As the holiday approaches, the atmosphere in our house is bittersweet. For the past decade we’ve especially treasured Thanksgiving as a time to open our home to whomever the Lord might guide through our doors. The company has often surprised us — neighbors some years, family others, church friends and seminary students still more, and some Novembers guests from as far away as Kenya have joined us at table. Every year, when we’ve wiped the last dish and have finally cleared the last stray pie crumbs from the kitchen table, we’ve marveled at how the Lord brings brothers and sisters together across generations, lifestyles, and continents, connected only by their love of His Son.
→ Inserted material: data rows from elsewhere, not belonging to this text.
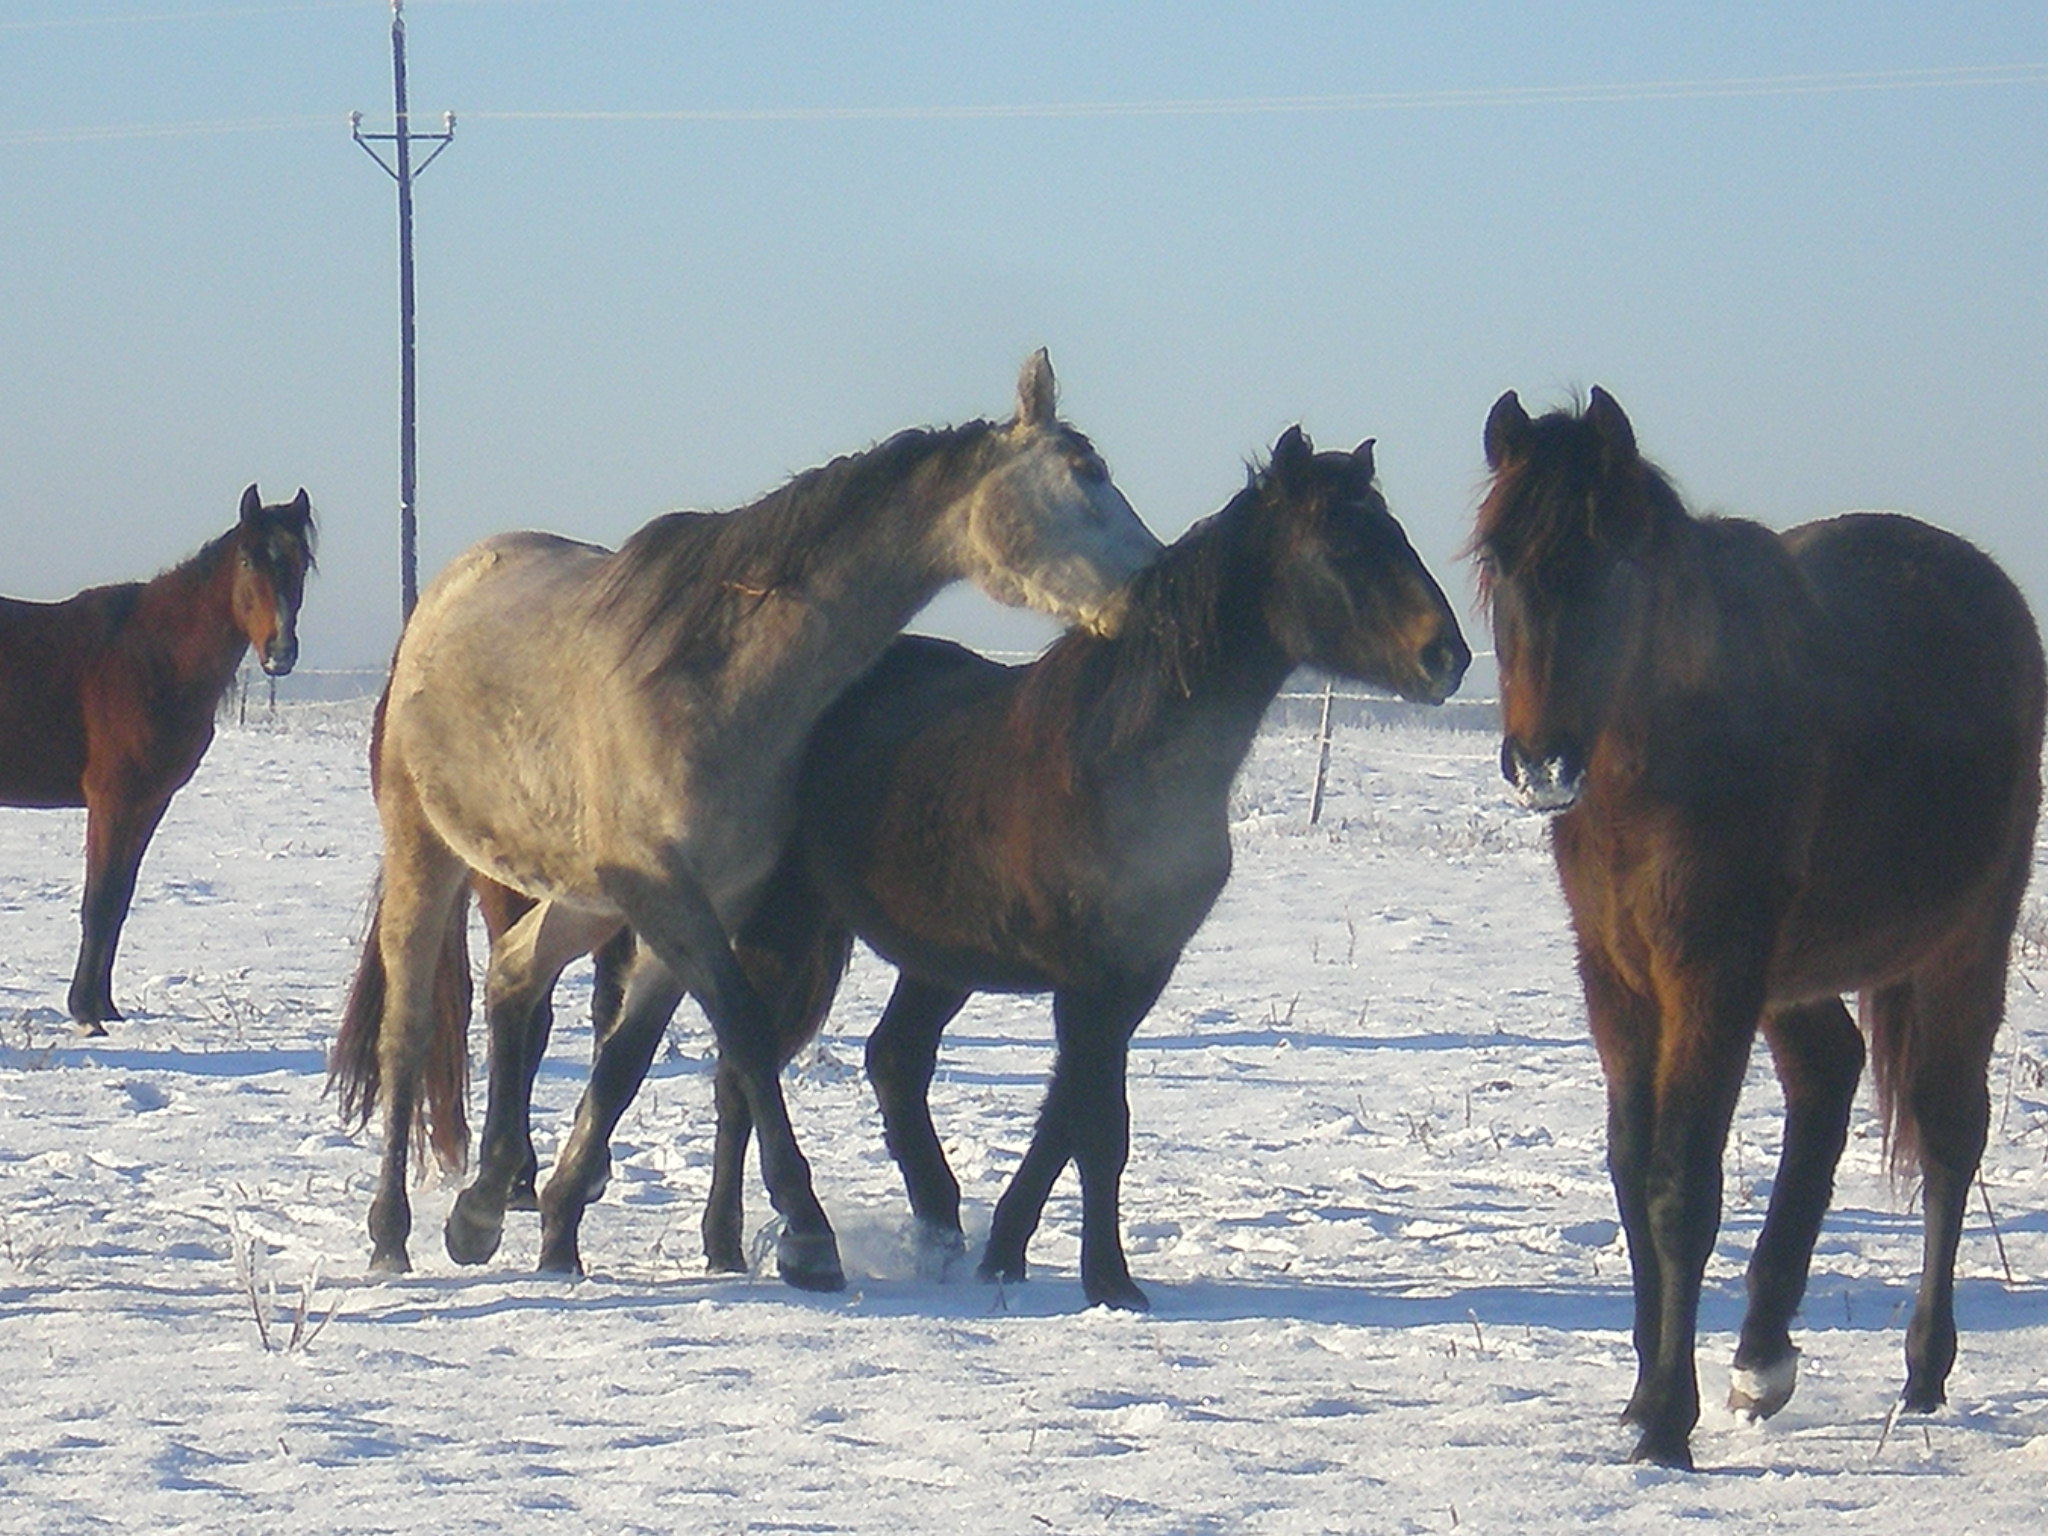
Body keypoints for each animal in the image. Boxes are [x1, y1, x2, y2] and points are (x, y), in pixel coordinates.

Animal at [0, 483, 315, 1036]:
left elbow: (119, 902)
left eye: (300, 562)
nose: (281, 652)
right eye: (249, 559)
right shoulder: (112, 801)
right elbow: (99, 901)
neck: (151, 659)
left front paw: (104, 1007)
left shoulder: (148, 804)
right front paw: (86, 1015)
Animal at [329, 358, 1163, 1286]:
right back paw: (391, 1234)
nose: (1160, 586)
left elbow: (627, 1062)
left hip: (585, 895)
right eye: (1084, 477)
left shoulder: (704, 903)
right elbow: (748, 1036)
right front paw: (807, 1233)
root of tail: (446, 594)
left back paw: (482, 1207)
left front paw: (562, 1226)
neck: (718, 679)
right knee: (408, 1032)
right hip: (428, 854)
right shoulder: (670, 896)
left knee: (515, 976)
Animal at [696, 423, 1466, 1310]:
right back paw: (729, 1245)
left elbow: (1074, 1116)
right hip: (792, 931)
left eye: (1393, 531)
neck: (1122, 754)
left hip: (939, 959)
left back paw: (940, 1234)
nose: (1448, 657)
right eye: (1343, 544)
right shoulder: (1090, 976)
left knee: (894, 1062)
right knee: (743, 1070)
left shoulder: (1132, 975)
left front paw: (1009, 1254)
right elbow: (1096, 1128)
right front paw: (1111, 1282)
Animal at [1482, 391, 2039, 1474]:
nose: (1540, 765)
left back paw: (1922, 1370)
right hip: (1792, 974)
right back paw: (1761, 1356)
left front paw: (1665, 1422)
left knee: (1949, 1132)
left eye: (1611, 565)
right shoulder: (1617, 977)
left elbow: (1679, 1186)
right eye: (1497, 564)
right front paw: (1647, 1399)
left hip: (1961, 945)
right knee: (1828, 1078)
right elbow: (1630, 1167)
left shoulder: (1708, 971)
It sickens our hearts, therefore, to realize how gravely this year will differ from those we’ve treasured. As the coronavirus continues its relentless grind, devouring piecemeal our beloved traditions of table fellowship, Thanksgiving is poised to be yet another casualty. The affair will be small, meager, and solitary. The house, usually bustling with fellowship, will be empty and quiet.
And yet, the causes for thanksgiving and praise, even in a year when everything has appeared to go wrong, will be no less bountiful. The table will be vacant — but so is the tomb. The platters won’t overflow in abundance — but God’s steadfast love for us always does, even now. He remains sovereign even over 2020. While we cannot join hands at table, in Christ, we will be joined with Him in the heavenly realm for all eternity.
In his first letter to the church at Thessalonica, Paul urges his brothers and sisters to persevere, clinging to the hope of Christ’s return and the ushering in of the new heavens and the new earth. He encourages the following: “Rejoice always, pray without ceasing, give thanks in all circumstances; for this is the will of God in Christ Jesus for you.” (1 Thess. 5:16-18) He doesn’t urge them to give thanks only when it goes well, but in all circumstances. Such trust in the workings of the Lord reflects the truth that He is at work in all things — not just the ample tables and the easy moments, but the hard moments too, the illness and the disappointments, the loneliness and the unrest, all of it — for the good of those who love him (Rom. 8:28). Just as Joseph’s brothers meant his enslavement for evil, God worked through their actions for good, to save many lives and fulfill his promise to Israel (Gen. 50:20). And even now, His Son is at work, interceding for us, preparing a home for us, out of exquisite love for us.
This Thanksgiving won’t look like other years. It won’t reflect the traditions and principles we’ve so highly treasured. But the reasons for thanks will still overflow. Some will be easy to identify and lift up (in our own home, we’re thankful that the Lord has carried us through this season securely, and that the imposed restrictions have brought longer spells of calm and quiet for Pip to handle his sensory processing disorder). But even the facets that don’t seem like blessings at all, but rather pests and pestilence, offer cause, perhaps unclear to us, to praise the Lord, who is sovereign even over these. As with the fleas that troubled Corrie ten Boom in Auschwitz, but kept the Nazi soldiers at bay, God works even through our afflictions for good.
I pray this Thanksgiving that the Lord bless and keep your family, showing you His steadfast love and faithfulness, which endures forever. And I pray you and I can perceive that love however the holiday unfolds in our homes, whatever headlines blaze across the media, and whatever fleas nip at us in the dead of night.
Blessings to you and yours as 2020 draws to an end.